Over the course of this season, and its history, GW has displayed an affection for flair, often opting for flashy passes and imposing dunks over simple dishes and layups. This has both helped them – the implausible off-the-backboard dunk in an eventual victory over Dayton earlier this month – and hurt them – a crucial stretch of blown fast breaks in a December loss to Auburn.

But in Saturday’s 59-53 win over Richmond, it was a return to fundamentals that carried the Colonials (8-14, 4-8 A-10) to victory. The no-look passes and emphatic dunk attempts were there, but as GW struggled from the floor, they rode a flurry of free throws, trapping defense and relatively mistake-free basketball to put together consecutive wins for the first time since November.

“We really have to take care of the basketball,” GW head coach Karl Hobbs said after the game. “I thought that we played with a great deal of poise in the second half and we took care of the ball.”
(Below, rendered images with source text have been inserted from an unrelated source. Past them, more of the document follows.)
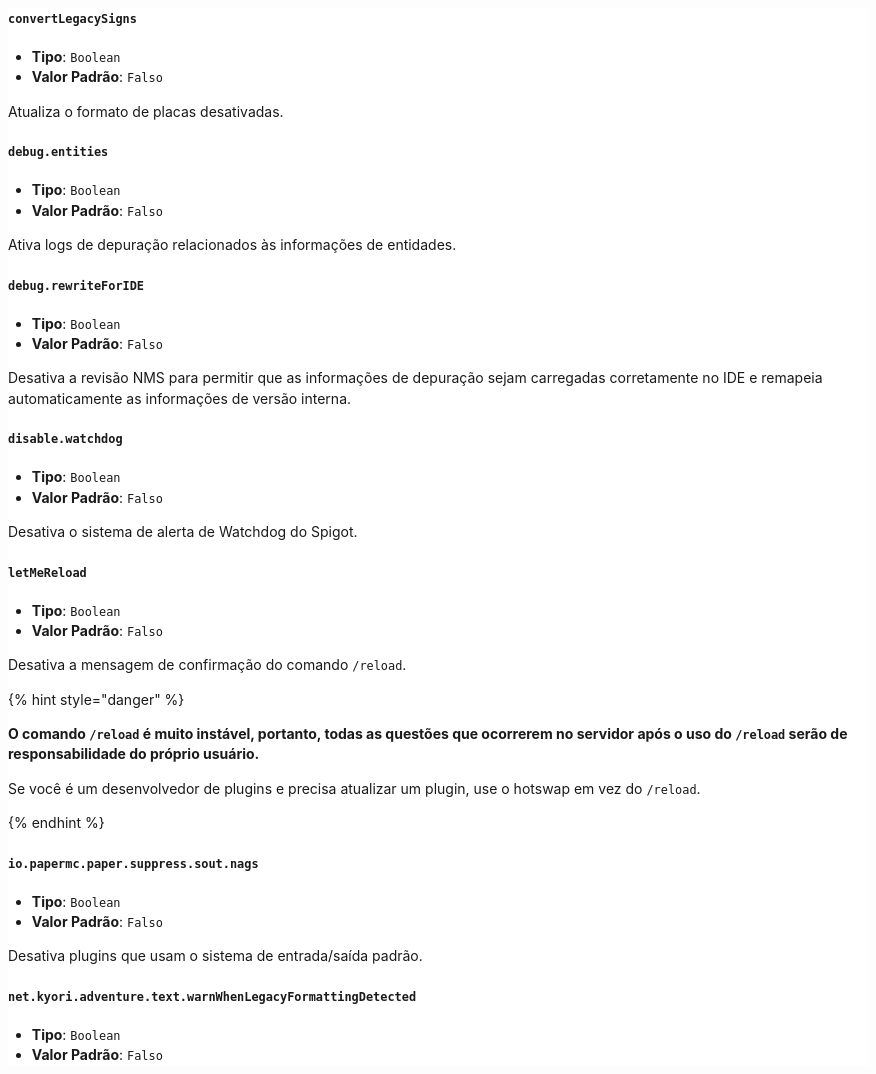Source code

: #### `convertLegacySigns`

- **Tipo**: `Boolean`
- **Valor Padrão**: `Falso`

Atualiza o formato de placas desativadas.

#### `debug.entities`

- **Tipo**: `Boolean`
- **Valor Padrão**: `Falso`

Ativa logs de depuração relacionados às informações de entidades.

#### `debug.rewriteForIDE`

- **Tipo**: `Boolean`
- **Valor Padrão**: `Falso`

Desativa a revisão NMS para permitir que as informações de depuração sejam carregadas corretamente no IDE e remapeia automaticamente as informações de versão interna.

#### `disable.watchdog`

- **Tipo**: `Boolean`
- **Valor Padrão**: `Falso`

Desativa o sistema de alerta de Watchdog do Spigot.

#### `letMeReload`

- **Tipo**: `Boolean`
- **Valor Padrão**: `Falso`

Desativa a mensagem de confirmação do comando `/reload`.

{% hint style="danger" %}

**O comando `/reload` é muito instável, portanto, todas as questões que ocorrerem no servidor após o uso do `/reload` serão de responsabilidade do próprio usuário.**

Se você é um desenvolvedor de plugins e precisa atualizar um plugin, use o hotswap em vez do `/reload`.

{% endhint %}

#### `io.papermc.paper.suppress.sout.nags` <a href="#suppresssoutnags" id="suppresssoutnags"></a>

- **Tipo**: `Boolean`
- **Valor Padrão**: `Falso`

Desativa plugins que usam o sistema de entrada/saída padrão.

#### `net.kyori.adventure.text.warnWhenLegacyFormattingDetected` <a href="#warnwhenlegacyformattingdetected" id="warnwhenlegacyformattingdetected"></a>

- **Tipo**: `Boolean`
- **Valor Padrão**: `Falso`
Perhaps no play better typified that change than a last-second decision by freshman Xavier Alexander on a fast break. With the Colonials leading by one with less than 11 minutes to play, Alexander broke toward the basket with the ball as junior Cheyenne Moore flanked him to his left. It seemed that Moore, along with most observers of the team this season, expected Alexander to loft a pass Moore’s way for an alley-oop.

But as Alexander shifted the ball to make the pass, he seemed to change his mind, retaining possession and scoring with a simple finger roll. It was an unexpectedly understated means to the same end as the usual flashy finishes, prompting an enthusiastic ovation from the crowd as the Spiders called timeout to calm things down.

It was in that half that the Colonials erased a seven-point halftime deficit despite connecting on just six of 23 attempts from the field. The free-throw line was where the majority of the damage was done: GW shot 22 of 24 from the charity stripe in the final 20 minutes, including a stretch of 16 consecutive conversions.

“We’ve been shooting a lot in practice,” Hobbs said. “We have to do the little things down the stretch.”